IPTables version 1.2.8 Kernel 2.4.20-20 I can't send /etc/sysconfig/iptables cos I ain't using that, I have my own custom script that kicks in after /etc/init.d/iptables. And noooo it ain't my script, that I am confident in, cos it doesn't the nat table loaded (which is need before my script). My script is just calling for the 'Nat' table
I need more information: - which iptables (full version string) - which kernel (full version string) - a test case
Created attachment 94559 [details] IPTables config file from RedHat 7.3 This is a config file that was known to be working until upgrading to IPTables 1.2.8 and kernel 2.4.20
I've had the exact same problems on my system. Rebooting works, but restarting the iptables service does not. Previously, the iptables init.d script did not unload and load the iptables modules. A quick solution would be to modify the script to leave the modules alone. I've attached a working iptables config file that no longer works with the iptables 1.2.8 + kernel 2.4.20 combination.
Linux kernel 2.4.20-20.7 IPTables 1.2.8 That is all the information I have ... I cannot repeat the problem so I don't have a test case ... I just know since the updating it has failed a few times ... I tried re-loading the modules but that seems to produce error messages as if the modules don't work, maybe?

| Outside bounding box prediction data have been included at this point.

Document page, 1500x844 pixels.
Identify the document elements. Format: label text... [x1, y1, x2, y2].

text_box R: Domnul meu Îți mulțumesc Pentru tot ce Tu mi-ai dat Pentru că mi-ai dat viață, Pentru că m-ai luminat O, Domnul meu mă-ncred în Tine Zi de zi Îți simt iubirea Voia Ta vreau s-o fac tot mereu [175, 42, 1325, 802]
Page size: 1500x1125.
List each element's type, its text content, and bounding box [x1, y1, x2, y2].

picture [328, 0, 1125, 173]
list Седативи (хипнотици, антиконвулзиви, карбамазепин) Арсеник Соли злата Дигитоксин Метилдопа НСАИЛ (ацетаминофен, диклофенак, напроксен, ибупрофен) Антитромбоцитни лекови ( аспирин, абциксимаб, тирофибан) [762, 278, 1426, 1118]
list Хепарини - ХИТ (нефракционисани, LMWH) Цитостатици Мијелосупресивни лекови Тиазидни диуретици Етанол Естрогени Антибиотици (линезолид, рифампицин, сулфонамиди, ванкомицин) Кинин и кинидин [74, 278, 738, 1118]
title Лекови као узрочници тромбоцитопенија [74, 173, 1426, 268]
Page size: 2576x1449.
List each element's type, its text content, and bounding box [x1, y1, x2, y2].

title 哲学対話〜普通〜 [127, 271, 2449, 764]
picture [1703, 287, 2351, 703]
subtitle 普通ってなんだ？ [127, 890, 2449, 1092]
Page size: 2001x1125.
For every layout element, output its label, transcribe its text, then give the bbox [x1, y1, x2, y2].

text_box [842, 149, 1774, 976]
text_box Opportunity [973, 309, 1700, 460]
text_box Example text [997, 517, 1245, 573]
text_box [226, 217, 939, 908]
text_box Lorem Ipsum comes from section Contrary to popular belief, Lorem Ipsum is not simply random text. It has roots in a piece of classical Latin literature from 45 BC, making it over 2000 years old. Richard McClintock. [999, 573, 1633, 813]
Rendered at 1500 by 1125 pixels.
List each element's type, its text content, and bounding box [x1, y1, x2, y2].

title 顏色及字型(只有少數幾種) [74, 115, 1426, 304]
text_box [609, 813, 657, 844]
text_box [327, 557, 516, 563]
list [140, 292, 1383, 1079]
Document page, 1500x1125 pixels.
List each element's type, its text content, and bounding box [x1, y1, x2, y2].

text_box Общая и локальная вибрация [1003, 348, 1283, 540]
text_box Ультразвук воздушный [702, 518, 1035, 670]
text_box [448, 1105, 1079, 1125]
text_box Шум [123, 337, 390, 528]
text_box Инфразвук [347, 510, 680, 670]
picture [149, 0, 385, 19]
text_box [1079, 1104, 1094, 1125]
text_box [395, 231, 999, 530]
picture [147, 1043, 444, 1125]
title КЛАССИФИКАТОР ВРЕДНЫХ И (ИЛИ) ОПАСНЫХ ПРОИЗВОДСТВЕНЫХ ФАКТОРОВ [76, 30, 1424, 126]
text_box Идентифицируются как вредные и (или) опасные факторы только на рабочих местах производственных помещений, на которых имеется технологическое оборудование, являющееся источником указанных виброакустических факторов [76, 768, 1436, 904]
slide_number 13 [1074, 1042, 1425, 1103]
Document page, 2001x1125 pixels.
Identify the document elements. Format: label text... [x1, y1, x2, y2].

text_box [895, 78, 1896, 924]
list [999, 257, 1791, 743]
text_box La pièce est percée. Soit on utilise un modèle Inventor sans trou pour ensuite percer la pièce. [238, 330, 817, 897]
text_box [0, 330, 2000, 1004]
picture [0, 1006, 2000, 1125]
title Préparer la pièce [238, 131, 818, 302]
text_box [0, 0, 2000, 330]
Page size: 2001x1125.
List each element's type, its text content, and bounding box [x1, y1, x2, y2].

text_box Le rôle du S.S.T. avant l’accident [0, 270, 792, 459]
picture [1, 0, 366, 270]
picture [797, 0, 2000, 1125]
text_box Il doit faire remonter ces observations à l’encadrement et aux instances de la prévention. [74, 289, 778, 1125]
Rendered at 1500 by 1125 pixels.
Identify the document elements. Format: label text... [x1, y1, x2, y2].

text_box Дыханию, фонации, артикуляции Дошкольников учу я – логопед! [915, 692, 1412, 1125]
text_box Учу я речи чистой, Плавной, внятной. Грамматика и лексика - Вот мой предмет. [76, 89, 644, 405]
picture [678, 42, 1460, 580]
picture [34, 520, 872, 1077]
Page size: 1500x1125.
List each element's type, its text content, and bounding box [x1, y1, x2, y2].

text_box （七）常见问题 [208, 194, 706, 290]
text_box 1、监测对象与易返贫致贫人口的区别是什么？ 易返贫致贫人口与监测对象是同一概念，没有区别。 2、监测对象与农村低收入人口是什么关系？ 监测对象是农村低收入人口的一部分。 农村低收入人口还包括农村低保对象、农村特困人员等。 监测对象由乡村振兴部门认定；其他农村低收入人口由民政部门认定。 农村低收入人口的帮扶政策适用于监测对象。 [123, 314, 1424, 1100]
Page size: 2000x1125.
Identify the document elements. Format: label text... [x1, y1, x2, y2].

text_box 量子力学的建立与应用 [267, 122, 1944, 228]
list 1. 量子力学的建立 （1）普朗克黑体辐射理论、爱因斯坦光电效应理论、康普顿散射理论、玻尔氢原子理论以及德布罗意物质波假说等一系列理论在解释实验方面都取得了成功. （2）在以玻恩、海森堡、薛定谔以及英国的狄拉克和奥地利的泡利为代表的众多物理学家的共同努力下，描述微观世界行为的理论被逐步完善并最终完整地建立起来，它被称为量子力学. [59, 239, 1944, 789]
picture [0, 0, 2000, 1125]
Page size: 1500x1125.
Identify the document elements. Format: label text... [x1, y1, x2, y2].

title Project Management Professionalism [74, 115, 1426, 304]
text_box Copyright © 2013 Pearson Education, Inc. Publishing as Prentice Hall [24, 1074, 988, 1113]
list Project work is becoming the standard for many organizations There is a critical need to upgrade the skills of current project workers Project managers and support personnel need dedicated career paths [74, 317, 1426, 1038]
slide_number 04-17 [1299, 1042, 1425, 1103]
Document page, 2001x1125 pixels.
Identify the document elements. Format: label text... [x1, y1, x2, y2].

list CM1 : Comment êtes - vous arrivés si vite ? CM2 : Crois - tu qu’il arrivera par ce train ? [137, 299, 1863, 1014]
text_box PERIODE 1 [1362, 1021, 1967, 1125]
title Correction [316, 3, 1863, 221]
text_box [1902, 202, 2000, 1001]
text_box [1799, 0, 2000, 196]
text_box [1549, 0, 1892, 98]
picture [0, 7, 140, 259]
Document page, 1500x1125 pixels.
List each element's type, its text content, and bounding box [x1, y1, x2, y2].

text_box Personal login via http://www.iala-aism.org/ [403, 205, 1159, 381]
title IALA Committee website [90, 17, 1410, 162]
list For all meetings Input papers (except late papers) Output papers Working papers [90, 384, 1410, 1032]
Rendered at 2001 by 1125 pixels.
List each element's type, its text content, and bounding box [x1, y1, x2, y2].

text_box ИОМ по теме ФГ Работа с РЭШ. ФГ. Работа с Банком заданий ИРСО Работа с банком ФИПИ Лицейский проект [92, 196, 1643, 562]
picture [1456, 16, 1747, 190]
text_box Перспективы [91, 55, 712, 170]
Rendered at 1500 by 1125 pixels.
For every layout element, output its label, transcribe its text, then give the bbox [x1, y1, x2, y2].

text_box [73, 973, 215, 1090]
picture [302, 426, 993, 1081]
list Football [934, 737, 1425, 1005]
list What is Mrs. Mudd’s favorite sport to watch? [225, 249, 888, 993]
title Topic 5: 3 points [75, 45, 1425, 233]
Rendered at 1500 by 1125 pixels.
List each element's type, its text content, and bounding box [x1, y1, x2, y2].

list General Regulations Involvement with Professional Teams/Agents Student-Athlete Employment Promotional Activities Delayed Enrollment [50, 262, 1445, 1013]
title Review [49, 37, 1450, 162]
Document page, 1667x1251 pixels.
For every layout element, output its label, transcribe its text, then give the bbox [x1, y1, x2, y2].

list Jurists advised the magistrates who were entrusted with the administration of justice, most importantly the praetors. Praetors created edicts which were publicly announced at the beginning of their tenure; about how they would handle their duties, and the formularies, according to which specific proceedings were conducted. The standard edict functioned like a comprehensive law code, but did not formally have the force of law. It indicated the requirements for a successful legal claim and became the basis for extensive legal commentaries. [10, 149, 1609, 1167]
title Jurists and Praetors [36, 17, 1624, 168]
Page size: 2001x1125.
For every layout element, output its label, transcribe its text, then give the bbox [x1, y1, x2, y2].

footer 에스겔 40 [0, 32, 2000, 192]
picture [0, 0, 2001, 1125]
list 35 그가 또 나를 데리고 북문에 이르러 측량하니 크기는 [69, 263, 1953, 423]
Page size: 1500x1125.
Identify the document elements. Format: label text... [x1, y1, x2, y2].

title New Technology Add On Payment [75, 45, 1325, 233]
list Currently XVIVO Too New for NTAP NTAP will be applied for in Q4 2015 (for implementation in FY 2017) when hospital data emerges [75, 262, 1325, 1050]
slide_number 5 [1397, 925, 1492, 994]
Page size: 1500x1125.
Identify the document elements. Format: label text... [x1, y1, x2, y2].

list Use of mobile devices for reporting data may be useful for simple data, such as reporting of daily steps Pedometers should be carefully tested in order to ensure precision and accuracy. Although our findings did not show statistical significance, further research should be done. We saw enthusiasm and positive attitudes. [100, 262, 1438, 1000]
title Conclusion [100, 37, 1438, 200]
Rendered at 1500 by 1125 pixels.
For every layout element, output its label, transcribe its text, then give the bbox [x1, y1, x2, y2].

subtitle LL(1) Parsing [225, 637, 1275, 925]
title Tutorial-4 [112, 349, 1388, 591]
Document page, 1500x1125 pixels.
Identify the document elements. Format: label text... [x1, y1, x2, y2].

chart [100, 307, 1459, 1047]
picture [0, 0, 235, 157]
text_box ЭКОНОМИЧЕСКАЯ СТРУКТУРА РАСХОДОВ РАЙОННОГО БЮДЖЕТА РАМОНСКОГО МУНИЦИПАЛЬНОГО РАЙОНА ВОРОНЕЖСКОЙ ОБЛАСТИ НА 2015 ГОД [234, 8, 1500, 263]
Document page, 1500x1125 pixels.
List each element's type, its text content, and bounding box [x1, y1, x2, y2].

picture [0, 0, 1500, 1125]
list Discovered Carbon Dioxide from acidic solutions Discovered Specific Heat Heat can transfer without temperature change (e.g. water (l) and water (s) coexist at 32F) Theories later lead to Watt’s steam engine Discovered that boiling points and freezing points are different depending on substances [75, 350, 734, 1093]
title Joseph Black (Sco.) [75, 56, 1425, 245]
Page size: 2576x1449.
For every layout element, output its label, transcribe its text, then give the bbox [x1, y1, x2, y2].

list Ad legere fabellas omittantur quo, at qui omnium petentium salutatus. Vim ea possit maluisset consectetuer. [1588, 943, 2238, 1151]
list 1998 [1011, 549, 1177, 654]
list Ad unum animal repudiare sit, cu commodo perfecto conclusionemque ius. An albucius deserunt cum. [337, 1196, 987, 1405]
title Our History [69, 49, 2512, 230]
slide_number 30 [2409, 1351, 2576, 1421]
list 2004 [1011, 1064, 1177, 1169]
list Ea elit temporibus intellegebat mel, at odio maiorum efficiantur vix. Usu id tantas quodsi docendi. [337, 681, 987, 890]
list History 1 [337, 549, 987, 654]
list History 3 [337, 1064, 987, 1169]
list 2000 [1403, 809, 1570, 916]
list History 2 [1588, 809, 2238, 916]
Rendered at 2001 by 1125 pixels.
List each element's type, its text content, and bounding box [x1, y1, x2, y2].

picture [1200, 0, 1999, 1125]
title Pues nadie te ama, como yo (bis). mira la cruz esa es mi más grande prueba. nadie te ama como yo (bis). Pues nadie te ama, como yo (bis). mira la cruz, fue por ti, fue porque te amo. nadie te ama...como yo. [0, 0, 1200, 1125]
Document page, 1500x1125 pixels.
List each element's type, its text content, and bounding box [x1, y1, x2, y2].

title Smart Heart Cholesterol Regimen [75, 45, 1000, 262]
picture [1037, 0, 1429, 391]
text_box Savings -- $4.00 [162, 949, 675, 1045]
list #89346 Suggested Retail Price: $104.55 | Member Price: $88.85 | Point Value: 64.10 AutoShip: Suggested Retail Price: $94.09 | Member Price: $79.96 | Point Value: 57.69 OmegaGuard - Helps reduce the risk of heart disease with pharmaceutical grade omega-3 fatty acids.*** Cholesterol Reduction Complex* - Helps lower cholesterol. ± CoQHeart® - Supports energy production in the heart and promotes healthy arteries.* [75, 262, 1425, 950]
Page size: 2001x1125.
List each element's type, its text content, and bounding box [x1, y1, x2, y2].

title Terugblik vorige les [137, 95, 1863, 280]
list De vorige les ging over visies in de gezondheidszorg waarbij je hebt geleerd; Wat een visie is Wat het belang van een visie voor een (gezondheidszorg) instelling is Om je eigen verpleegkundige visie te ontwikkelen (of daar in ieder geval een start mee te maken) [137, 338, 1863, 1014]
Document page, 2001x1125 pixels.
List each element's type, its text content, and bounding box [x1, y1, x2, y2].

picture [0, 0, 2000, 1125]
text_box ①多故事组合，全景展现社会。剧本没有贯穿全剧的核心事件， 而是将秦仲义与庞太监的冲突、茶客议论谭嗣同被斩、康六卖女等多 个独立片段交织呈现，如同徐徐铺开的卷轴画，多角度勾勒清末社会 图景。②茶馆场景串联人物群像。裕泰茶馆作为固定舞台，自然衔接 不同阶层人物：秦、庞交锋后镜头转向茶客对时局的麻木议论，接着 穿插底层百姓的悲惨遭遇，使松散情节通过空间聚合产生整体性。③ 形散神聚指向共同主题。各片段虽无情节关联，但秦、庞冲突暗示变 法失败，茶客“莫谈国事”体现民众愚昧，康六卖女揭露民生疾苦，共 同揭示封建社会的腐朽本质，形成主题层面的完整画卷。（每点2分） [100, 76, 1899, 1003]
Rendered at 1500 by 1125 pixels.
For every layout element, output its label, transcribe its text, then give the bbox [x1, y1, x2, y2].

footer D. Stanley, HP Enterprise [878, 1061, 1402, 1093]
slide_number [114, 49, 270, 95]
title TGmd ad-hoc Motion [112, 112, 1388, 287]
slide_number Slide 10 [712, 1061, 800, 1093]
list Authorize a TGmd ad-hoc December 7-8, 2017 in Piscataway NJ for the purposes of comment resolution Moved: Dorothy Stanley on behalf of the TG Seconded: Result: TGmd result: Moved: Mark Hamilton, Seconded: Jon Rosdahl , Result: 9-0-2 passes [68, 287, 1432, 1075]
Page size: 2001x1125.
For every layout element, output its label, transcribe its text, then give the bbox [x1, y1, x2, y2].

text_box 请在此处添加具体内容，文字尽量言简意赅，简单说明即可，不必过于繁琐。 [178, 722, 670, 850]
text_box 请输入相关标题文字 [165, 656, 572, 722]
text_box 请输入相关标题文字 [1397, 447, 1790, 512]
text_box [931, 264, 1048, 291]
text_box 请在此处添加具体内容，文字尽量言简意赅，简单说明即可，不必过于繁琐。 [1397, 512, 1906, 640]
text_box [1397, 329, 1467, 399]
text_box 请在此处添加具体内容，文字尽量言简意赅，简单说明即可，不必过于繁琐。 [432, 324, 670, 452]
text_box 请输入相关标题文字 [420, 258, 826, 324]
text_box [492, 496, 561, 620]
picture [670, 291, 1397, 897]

I have the same problems on my system and can reproduce it. Versions: RedHat 7.1 iptables-1.2.8-8.72.3 kernel-2.4.20-20.7 Additional modules loaded: ip_conntrack_ftp ip_nat_ftp (in that order) After a fresh restart of the system there is no problem doing a "service iptables restart". The problem starts when a client on the network starts an ftp session towards the internet. Both passive and active sessions trigger the problem. "service iptables restart" will get stuck. ps -aux indicates that the system is very busy with: modprobe -r ip_conntrack_ftp It indicates that about 98% CPU is used. I certainly hope that this problem can be solved. It is unclear to me if other vulnaribilities are present when someone has used ftp. Anyway iptables and/or the kernel seem to have a problem.
Additional detail: Without the modules ip_conntrack_ftp ip_nat_ftp loaded there is no problem.
*** This bug has been marked as a duplicate of 103177 ***
Changed to 'CLOSED' state since 'RESOLVED' has been deprecated.